- Theatrical release poster
- Directed by: Raoul Walsh
- Screenplay by: Bert Hanlon Raoul Walsh
- Based on: "Hahsit Babe" "Big Brown Eyes" 1935 Liberty magazine stories by James Edward Grant
- Produced by: Walter Wanger
- Starring: Cary Grant Joan Bennett Walter Pidgeon
- Cinematography: George T. Clemens
- Edited by: Robert L. Simpson
- Music by: Gerard Carbonara
- Production company: Walter Wanger Productions
- Distributed by: Paramount Pictures
- Release date: April 3, 1936;
- Running time: 77 minutes
- Country: United States
- Language: English
- Budget: $289,696
- Box office: $359,009

= Big Brown Eyes =

1936 film by Raoul Walsh

Big Brown Eyes is a 1936 American mystery crime comedy film directed by Raoul Walsh and starring Cary Grant, Joan Bennett and Walter Pidgeon. It was produced by Walter Wanger and distributed by Paramount Pictures.

==Plot==
Police officer Danny Barr is chasing jewel robbers. His girlfriend, Eve Fallon, is initially working as a manicurist, but quickly takes a job as a reporter assisting in the effort against the jewel thieves. Fallon and Barr become disgusted when one jewel gang member is acquitted after killing a baby in Central Park, and both leave their jobs. Soon thereafter, Fallon gets a lucky break while giving a manicure and the case is solved.

==Cast==
- Cary Grant as Det. Sgt. Danny Barr
- Joan Bennett as Eve Fallon
- Walter Pidgeon as Richard Morey
- Lloyd Nolan as Russ Cortig
- Alan Baxter as Cary Butler
- Marjorie Gateson as Mrs. Chesley Cole
- Isabel Jewell as Bessie Blair
- Douglas Fowley as Benjamin 'Benny' Battle
- Henry Brandon as Don Butler
- Joe Sawyer as Jack Scully

==Reception==
The film recorded a loss of $14,645. Critics have regarded it as "disposable" and "inconsequential" with "shoddy writing and generally uninspired performances."

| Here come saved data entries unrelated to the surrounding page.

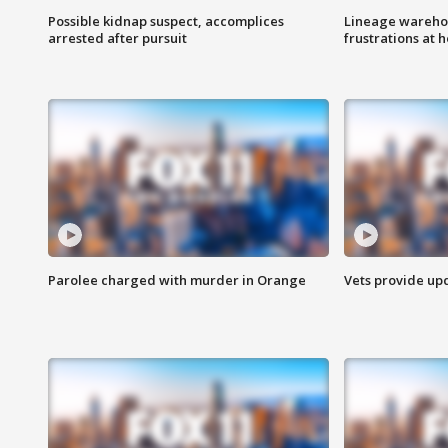
Possible kidnap suspect, accomplices
Lineage warehou
arrested after pursuit
frustrations at 
Parolee charged with murder in Orange
Vets provide up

Writing for The Spectator in 1936, Graham Greene gave the film a positive review, characterizing it as "a fast well-directed and quite unsentimental gangster film, pleasantly free from emotion".

More recent writers have been kinder to the film. Grant biographer Scott Eyman called it an "unheralded gem in Grant's catalogue, a snappy comedy-drama [...] a cheerfully disreputable pre-Code film unaccountably made after the Code, with speedy cross-talk that prefigures His Girl Friday." Writing for The New Yorker, Richard Brody hailed the film's "cocksure grifters and workaday wiseacres who dish out sharp-edged patter—none more than Grant and Bennett, whose gibing often resembles quasi-Beckettian doubletalk. Here, Grant offers early flashes of the brash, suave, and intricate antics on which his enduring comedic persona is based."